Boeckner and Daniel brought Brown in on drums (and later keyboardist Alex Fischel) and began working full-time on an album, during what was a bit of a hiatus for Spoon, and a planned one for Handsome Furs.

"This band started before I had any idea Handsome Furs was going to shut down," Boeckner says. "After we finished touring Sound Kapital, I figured there'd be at least a year before we sat down and started writing new material."

So, unexpectedly, Divine Fits became Boeckner's sole focus for the time being. And with A Thing Called Divine Fits gathering plenty of attention even before its Aug. 28 release (and a steady couple of months of touring), there's little room for anything else now.

"The recording was all over the place, so we spent months working on just how we'd play the songs live. (Alex) brings keyboard-wizard powers to the arrangements, and we figure it out from there," he says.

"For me, I don't really do recording projects. I get them, and I enjoy listening to them occasionally, but if I'm writing something, I end up putting so much of myself into the songwriting process—and it's so labor-intensive for me—I don't feel like just recording it and releasing it. That's just dry-humping.
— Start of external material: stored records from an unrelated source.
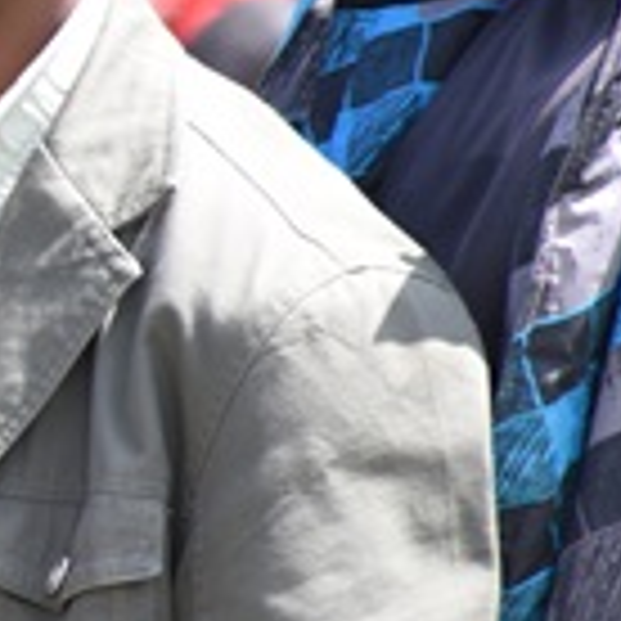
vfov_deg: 1.9
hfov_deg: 1.9
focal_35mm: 925
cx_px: -956
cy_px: 176
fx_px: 18774
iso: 200
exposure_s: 1/80
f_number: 7.1
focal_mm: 140
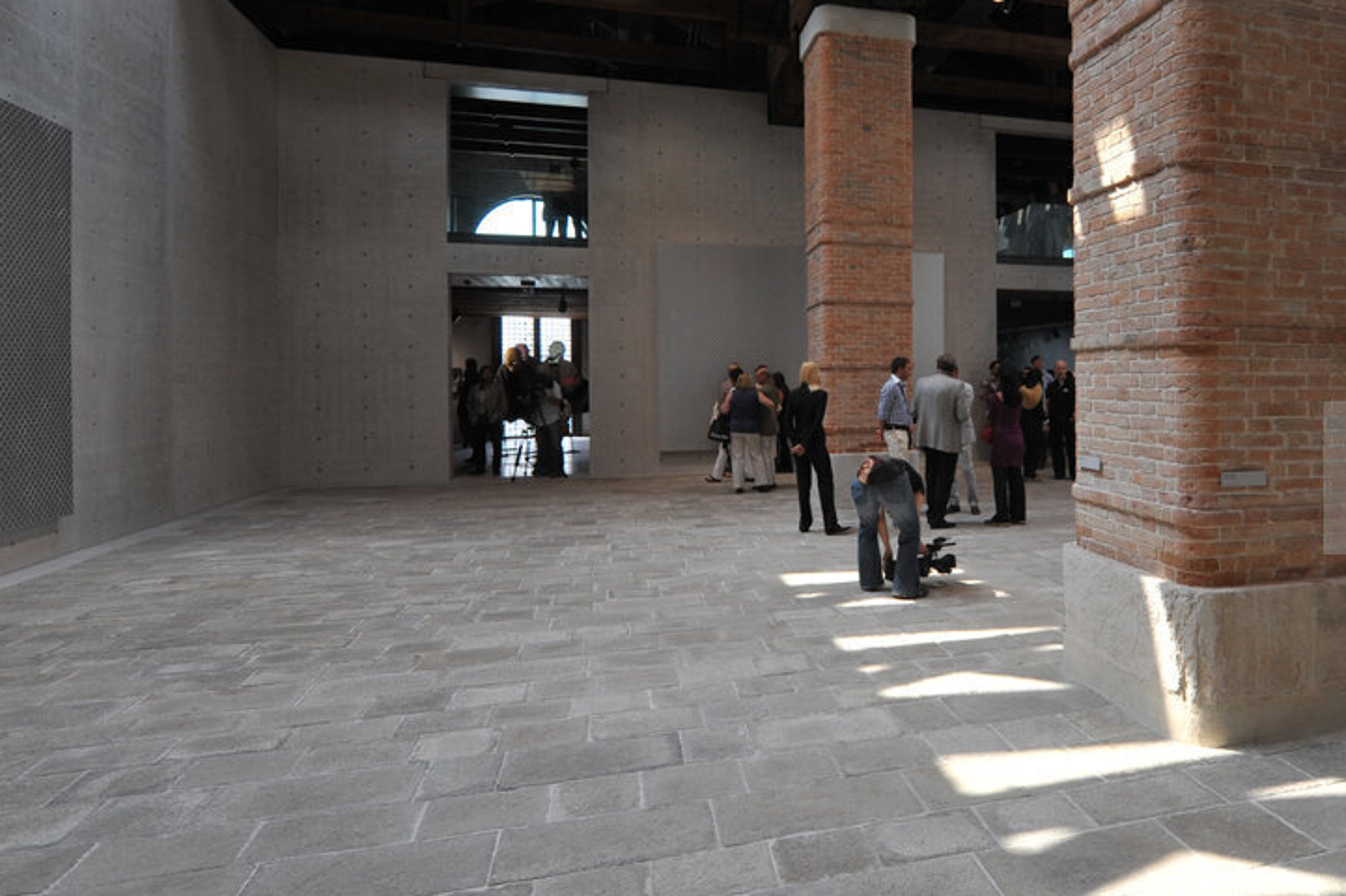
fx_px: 897
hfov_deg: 71.3
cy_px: 366
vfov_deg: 52.8
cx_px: 911
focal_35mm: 24
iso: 800
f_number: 9
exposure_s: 1/125
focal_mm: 16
That's not sealing the deal.

"You have to actually get out in front of people and play these songs to living, breathing humans. I like making records, but the best thing is definitely playing the live show. You can't buy it. You can buy a ticket, but it's this fleeting, transient moment in time, and if you weren't there, you weren't there. It's not downloadable; it's not something you can scan through on a computer; you can't skip through it. You go to the show, and you go to the show. That's a real-life experience, and it's irreplaceable."

Boeckner says starting a new band after seeing a good deal of success in other projects has its advantages—as well as its disadvantages.

"The advantages are that you kind of know how to be on tour and not go crazy. From what hotels to avoid to what the best coffee shop near the venue is, you should know all that stuff. That's easy; it's a no-brainer. You have existing projects, so hopefully, you have a built-in audience. People are going to want to check you out based on previous bands.

"The disadvantage is that no matter what band you've been in before, a new band is a new band, and you have to do the same shit every other band does. We have to lug our gear; we have to play smaller venues than we're used to playing. But it's exciting; you have to work for it. It's not like being in an existing band that's cruising on its fourth album. I like that."

Even since the debut album that came from that burst of fresh inspiration, Boeckner has been writing material for a Divine Fits follow-up.

"Divine Fits is going to make another record. Spoon is going to make another record. I want to start anther band as well. But I don't really see myself putting out a Dan Boeckner record. I like having a band. When I picture solo records, I picture some douchebag on a stool with an acoustic guitar and a harmonica. That sounds awful to me. Maybe when I'm 60, but right now, I want a band."